BdSt, Pressemitteilung vom 07.11.2023
BdSt unterstützte Musterkläger im Revisionsverfahren erfolgreich / Empfehlung: Ausgaben in der Einkommensteuererklärung geltend machen!
Wer aus gesundheitlichen Gründen in eine Pflege-WG zieht, kann die Ausgaben für die Unterbringung als außergewöhnliche Belastungen absetzen – das hat der Bundesfinanzhof (BFH) entschieden. Bereits das Finanzgericht Köln sah dies so. Ob der Pflegebedürftige nun in einer Pflege-WG oder in einem Heim lebt, sei hier nicht entscheidend. Gegen dieses steuerzahlerfreundliche Urteil des Finanzgerichts hatte das Finanzamt allerdings Revision beim BFH eingelegt, die dort unter dem Aktenzeichen VI R 40/20 geführt wurde. Bei diesem Revisionsverfahren unterstützten wir das betroffene Ehepaar – mit Erfolg.
Im Einzelnen entschied der BFH: Nicht nur Kosten der Unterbringung in einem Heim (im Sinne des § 1 Heimgesetzes), sondern auch Kosten der Unterbringung in einer Pflegewohngemeinschaft, die unter das jeweilige Landesrecht fällt, sind außergewöhnliche Belastungen, die in der Einkommensteuererklärung steuermindernd geltend gemacht werden können. Ausschlaggebend sei allein, dass die Pflegewohngemeinschaft – genauso wie das Heim – in erster Linie dem Zweck diene, ältere oder pflegebedürftige Menschen bzw. Menschen mit Behinderung aufzunehmen und ihnen Wohnraum zu überlassen, in dem die notwendigen Betreuungs-, Pflege- und Versorgungsleistungen erbracht werden.
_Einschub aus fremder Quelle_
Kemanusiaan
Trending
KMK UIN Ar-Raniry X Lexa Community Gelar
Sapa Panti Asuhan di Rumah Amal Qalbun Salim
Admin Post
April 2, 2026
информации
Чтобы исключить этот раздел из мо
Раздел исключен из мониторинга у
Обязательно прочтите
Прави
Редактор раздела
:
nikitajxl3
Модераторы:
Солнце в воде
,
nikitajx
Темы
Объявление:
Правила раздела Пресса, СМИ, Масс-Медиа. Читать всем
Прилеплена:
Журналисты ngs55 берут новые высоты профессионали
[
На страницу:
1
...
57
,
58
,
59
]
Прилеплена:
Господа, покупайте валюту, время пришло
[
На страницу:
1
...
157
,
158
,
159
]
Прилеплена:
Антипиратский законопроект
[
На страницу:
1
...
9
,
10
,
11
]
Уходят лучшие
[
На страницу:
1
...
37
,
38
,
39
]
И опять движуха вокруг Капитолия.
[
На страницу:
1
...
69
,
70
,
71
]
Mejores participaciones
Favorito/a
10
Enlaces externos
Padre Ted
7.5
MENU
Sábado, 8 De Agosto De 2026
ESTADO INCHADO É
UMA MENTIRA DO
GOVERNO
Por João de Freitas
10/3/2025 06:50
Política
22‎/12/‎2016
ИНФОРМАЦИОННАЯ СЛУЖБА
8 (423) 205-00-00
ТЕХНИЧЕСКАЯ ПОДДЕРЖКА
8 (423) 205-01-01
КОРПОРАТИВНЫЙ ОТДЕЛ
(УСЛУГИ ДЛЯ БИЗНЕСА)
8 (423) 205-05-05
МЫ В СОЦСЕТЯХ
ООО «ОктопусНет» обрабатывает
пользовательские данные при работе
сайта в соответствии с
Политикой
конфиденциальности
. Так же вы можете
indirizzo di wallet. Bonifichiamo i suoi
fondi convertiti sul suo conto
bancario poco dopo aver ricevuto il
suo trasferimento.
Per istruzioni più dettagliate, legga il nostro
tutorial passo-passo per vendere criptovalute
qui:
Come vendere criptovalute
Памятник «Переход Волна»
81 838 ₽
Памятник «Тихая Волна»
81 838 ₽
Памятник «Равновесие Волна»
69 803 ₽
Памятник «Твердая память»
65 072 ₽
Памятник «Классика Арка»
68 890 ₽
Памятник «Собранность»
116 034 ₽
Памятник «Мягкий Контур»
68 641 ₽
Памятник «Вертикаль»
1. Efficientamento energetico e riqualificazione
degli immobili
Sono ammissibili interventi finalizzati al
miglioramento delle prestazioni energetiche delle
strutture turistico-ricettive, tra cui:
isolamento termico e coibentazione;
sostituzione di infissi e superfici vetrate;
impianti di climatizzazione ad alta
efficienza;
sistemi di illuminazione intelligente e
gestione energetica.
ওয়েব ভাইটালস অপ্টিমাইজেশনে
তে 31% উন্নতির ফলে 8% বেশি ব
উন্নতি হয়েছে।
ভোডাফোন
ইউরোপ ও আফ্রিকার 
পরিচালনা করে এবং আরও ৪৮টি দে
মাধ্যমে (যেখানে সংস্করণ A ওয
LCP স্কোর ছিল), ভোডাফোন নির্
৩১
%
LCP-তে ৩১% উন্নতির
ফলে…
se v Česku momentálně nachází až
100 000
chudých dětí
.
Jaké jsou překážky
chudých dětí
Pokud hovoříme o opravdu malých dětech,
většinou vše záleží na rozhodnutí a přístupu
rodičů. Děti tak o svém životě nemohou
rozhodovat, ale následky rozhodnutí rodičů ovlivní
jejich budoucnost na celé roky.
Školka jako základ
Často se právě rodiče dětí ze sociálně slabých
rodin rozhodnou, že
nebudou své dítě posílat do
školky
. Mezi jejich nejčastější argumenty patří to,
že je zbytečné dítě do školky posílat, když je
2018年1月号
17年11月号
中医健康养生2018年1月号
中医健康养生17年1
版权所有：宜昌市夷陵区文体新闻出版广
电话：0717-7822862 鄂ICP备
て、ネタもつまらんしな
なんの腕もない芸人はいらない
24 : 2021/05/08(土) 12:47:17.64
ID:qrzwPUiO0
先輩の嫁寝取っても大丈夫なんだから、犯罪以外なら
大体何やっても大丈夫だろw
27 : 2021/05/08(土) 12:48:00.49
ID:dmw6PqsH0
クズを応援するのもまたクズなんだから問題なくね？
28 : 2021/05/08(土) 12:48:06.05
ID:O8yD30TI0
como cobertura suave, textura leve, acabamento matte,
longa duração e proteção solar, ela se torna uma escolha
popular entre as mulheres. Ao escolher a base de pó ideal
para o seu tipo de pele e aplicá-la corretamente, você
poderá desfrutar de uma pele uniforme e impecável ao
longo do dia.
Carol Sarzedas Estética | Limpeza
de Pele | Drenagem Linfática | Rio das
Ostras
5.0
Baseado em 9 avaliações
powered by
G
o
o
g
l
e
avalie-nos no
Die Abzugsfähigkeit der Unterbringungskosten knüpfe nicht daran an, dass dem Steuerpflichtigen – wie bei der vollstationären Heimunterbringung – Wohnraum und Betreuungsleistungen „aus einer Hand“ zur Verfügung gestellt würden. Ausreichend sei, so die BFH-Richter, wenn der Mitbewohner einer Pflegewohngemeinschaft – neben der Überlassung des Wohnraums – von einem oder mehreren externen ambulanten Leistungsanbietern gemeinschaftlich organisierte Betreuungs-, Pflege- und Versorgungsleistungen in diesen Räumlichkeiten beziehe.
Allerdings sind auch krankheits- oder pflegebedingt anfallende Kosten nur insoweit abzugsfähig, als sie zusätzlich zu den Kosten der normalen Lebensführung anfallen. Deshalb waren die tatsächlich angefallenen Unterbringungskosten um eine sog. Haushaltsersparnis zu kürzen. Deren Höhe bestimmt der BFH im Wege der Schätzung nach dem steuerlich abziehbaren Höchstbetrag für den Unterhalt betroffener Personen – im Streitjahr 2016 waren dies 8.652 Euro.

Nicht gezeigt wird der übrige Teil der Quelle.